Listed entries section start

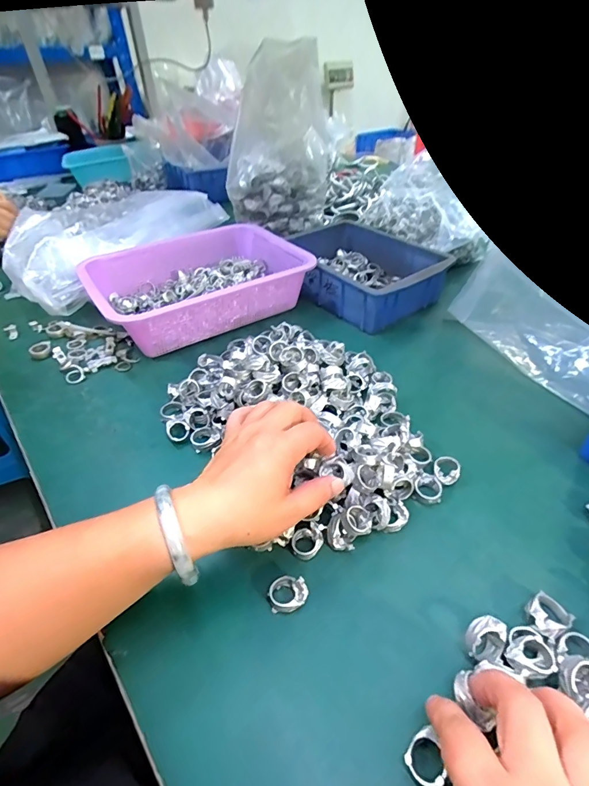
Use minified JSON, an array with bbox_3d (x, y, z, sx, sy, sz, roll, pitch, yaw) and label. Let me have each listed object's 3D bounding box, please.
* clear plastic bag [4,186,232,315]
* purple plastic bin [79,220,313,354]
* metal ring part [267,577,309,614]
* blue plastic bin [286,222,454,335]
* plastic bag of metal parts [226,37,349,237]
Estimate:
[{"bbox_3d":[-0.317,-0.273,0.701,0.209,0.099,0.349,29,48,31],"label":"clear plastic bag"},{"bbox_3d":[-0.143,-0.170,0.614,0.289,0.075,0.236,-28,47,-29],"label":"purple plastic bin"},{"bbox_3d":[-0.005,0.148,0.293,0.029,0.015,0.022,4,40,5],"label":"metal ring part"},{"bbox_3d":[0.101,-0.200,0.658,0.184,0.078,0.257,-26,46,-28],"label":"blue plastic bin"},{"bbox_3d":[-0.012,-0.463,0.739,0.169,0.276,0.235,8,42,10],"label":"plastic bag of metal parts"}]

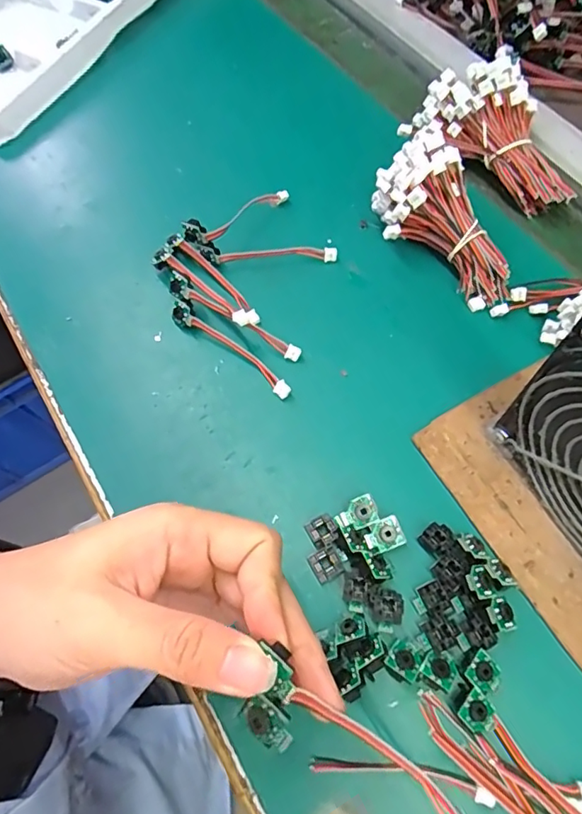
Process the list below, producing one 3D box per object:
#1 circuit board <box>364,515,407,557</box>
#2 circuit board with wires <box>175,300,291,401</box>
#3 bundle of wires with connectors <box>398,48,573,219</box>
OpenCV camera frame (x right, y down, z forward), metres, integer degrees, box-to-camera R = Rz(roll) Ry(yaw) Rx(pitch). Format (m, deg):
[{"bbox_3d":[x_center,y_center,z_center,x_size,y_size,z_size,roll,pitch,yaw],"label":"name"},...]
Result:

Listed entries section end

Assignment
Return every line of the material in which the word "circuit" is found.

Expected answer
#1 circuit board <box>364,515,407,557</box>
#2 circuit board with wires <box>175,300,291,401</box>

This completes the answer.